(THE DATA)

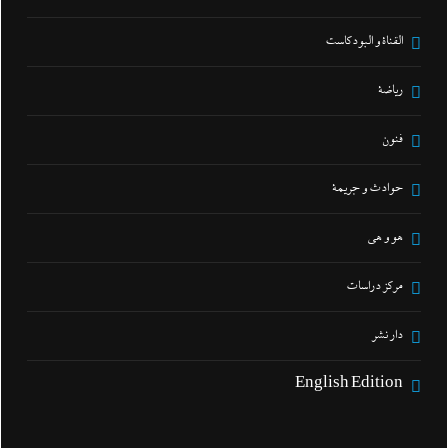
القناة و البودكاست
رياضة
فنون
حوادث و جريمة
هو و هي
مركز دراسات
دار نشر
English Edition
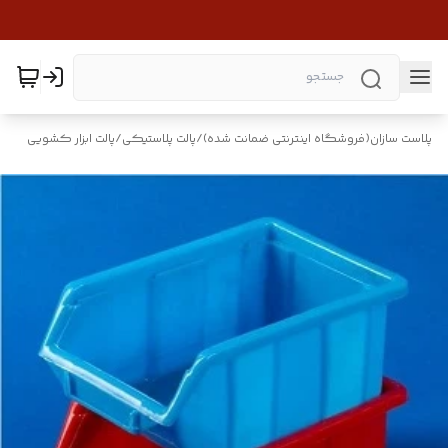
پلاست سازان(فروشگاه اینترنتی ضمانت شده)
/
پالت پلاستیکی
/
پالت ابزار کشویی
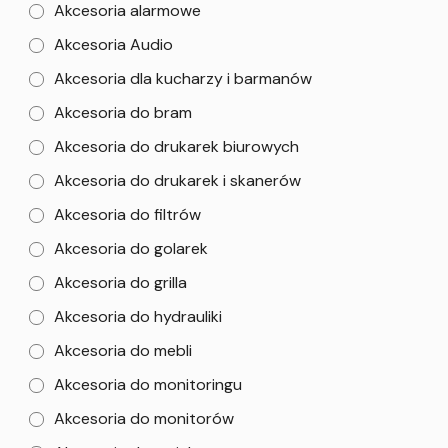
Akcesoria alarmowe
Akcesoria Audio
Akcesoria dla kucharzy i barmanów
Akcesoria do bram
Akcesoria do drukarek biurowych
Akcesoria do drukarek i skanerów
Akcesoria do filtrów
Akcesoria do golarek
Akcesoria do grilla
Akcesoria do hydrauliki
Akcesoria do mebli
Akcesoria do monitoringu
Akcesoria do monitorów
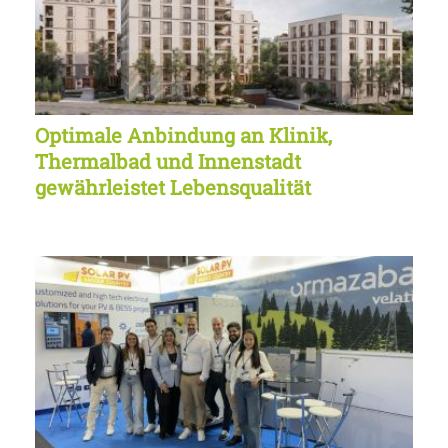
Optimale Anbindung an Klinik,
Thermalbad und Innenstadt
gewährleistet Lebensqualität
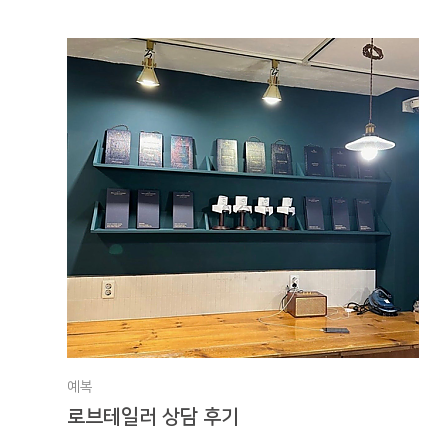
예복
로브테일러 상담 후기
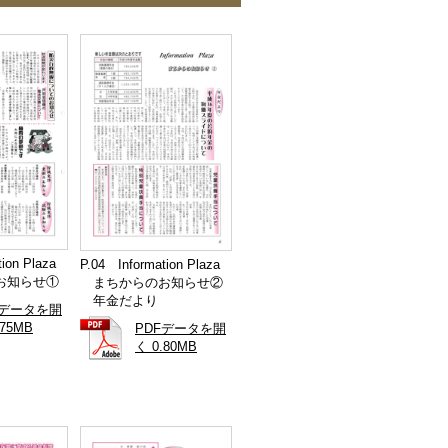
ion Plaza
P.04 Information Plaza
お知らせ①
まちからのお知らせ②
年金だより
Fデータを開
.75MB
PDFデータを開
く 0.80MB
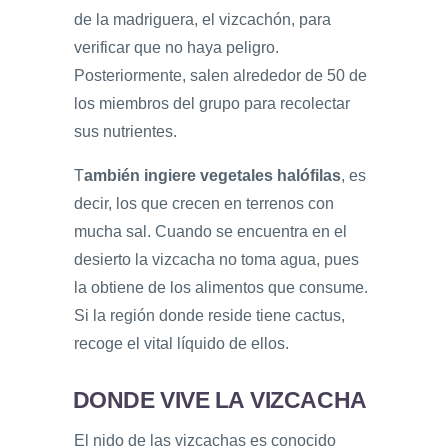
de la madriguera, el vizcachón, para
verificar que no haya peligro.
Posteriormente, salen alrededor de 50 de
los miembros del grupo para recolectar
sus nutrientes.
T
ambién ingiere vegetales halófilas
, es
decir, los que crecen en terrenos con
mucha sal. Cuando se encuentra en el
desierto la vizcacha no toma agua, pues
la obtiene de los alimentos que consume.
Si la región donde reside tiene cactus,
recoge el vital líquido de ellos.
DONDE VIVE LA VIZCACHA
El nido de las vizcachas es conocido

(End THE DATA)

- _WORK ORDER_
The listing above, line by line: print it exactly, but not its pictures.

- _RESPONSE TO THIS TASK_
القناة و البودكاست
رياضة
فنون
حوادث و جريمة
هو و هي
مركز دراسات
دار نشر
English Edition
پلاست سازان(فروشگاه اینترنتی ضمانت شده)
/
پالت پلاستیکی
/
پالت ابزار کشویی
Akcesoria alarmowe
Akcesoria Audio
Akcesoria dla kucharzy i barmanów
Akcesoria do bram
Akcesoria do drukarek biurowych
Akcesoria do drukarek i skanerów
Akcesoria do filtrów
Akcesoria do golarek
Akcesoria do grilla
Akcesoria do hydrauliki
Akcesoria do mebli
Akcesoria do monitoringu
Akcesoria do monitorów
Optimale Anbindung an Klinik,
Thermalbad und Innenstadt
gewährleistet Lebensqualität
예복
로브테일러 상담 후기
ion Plaza
P.04 Information Plaza
お知らせ①
まちからのお知らせ②
年金だより
Fデータを開
.75MB
PDFデータを開
く 0.80MB
de la madriguera, el vizcachón, para
verificar que no haya peligro.
Posteriormente, salen alrededor de 50 de
los miembros del grupo para recolectar
sus nutrientes.
T
ambién ingiere vegetales halófilas
, es
decir, los que crecen en terrenos con
mucha sal. Cuando se encuentra en el
desierto la vizcacha no toma agua, pues
la obtiene de los alimentos que consume.
Si la región donde reside tiene cactus,
recoge el vital líquido de ellos.
DONDE VIVE LA VIZCACHA
El nido de las vizcachas es conocido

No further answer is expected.